_What is required_:
Print all the data that follows exactly, images excluded.

Collected data:
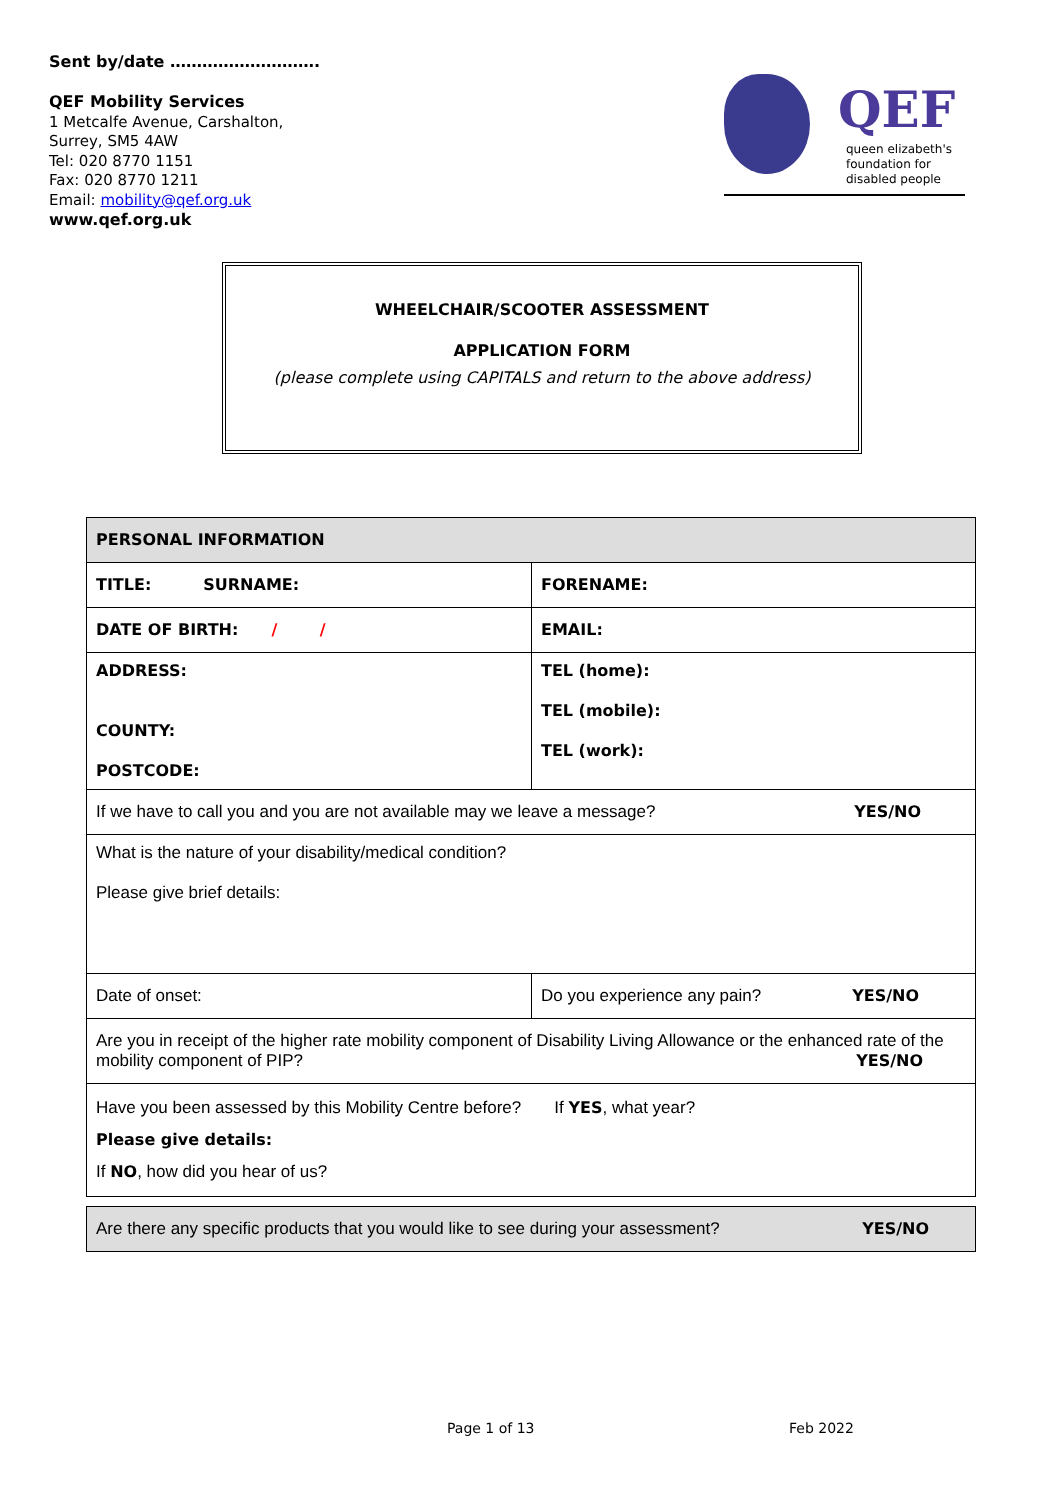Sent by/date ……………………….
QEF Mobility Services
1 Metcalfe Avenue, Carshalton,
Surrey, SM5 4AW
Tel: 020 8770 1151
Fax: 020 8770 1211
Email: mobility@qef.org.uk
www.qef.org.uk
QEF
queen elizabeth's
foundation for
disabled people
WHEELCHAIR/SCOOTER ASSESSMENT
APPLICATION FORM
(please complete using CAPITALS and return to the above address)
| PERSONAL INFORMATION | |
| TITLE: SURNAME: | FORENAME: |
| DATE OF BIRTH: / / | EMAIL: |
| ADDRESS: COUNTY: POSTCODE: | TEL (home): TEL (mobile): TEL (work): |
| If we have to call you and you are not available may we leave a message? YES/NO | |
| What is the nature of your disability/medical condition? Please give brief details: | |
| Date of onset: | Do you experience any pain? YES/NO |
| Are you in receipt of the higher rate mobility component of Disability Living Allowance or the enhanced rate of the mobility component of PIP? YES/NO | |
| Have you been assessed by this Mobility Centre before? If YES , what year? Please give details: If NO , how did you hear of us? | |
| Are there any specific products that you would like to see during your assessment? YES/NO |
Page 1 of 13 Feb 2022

_Solution for this exercise_:
Sent by/date ……………………….
QEF Mobility Services
1 Metcalfe Avenue, Carshalton,
Surrey, SM5 4AW
Tel: 020 8770 1151
Fax: 020 8770 1211
Email: mobility@qef.org.uk
www.qef.org.uk
QEF
queen elizabeth's
foundation for
disabled people
WHEELCHAIR/SCOOTER ASSESSMENT
APPLICATION FORM
(please complete using CAPITALS and return to the above address)
| PERSONAL INFORMATION | |
| TITLE: SURNAME: | FORENAME: |
| DATE OF BIRTH: / / | EMAIL: |
| ADDRESS: COUNTY: POSTCODE: | TEL (home): TEL (mobile): TEL (work): |
| If we have to call you and you are not available may we leave a message? YES/NO | |
| What is the nature of your disability/medical condition? Please give brief details: | |
| Date of onset: | Do you experience any pain? YES/NO |
| Are you in receipt of the higher rate mobility component of Disability Living Allowance or the enhanced rate of the mobility component of PIP? YES/NO | |
| Have you been assessed by this Mobility Centre before? If YES , what year? Please give details: If NO , how did you hear of us? | |
| Are there any specific products that you would like to see during your assessment? YES/NO |
Page 1 of 13 Feb 2022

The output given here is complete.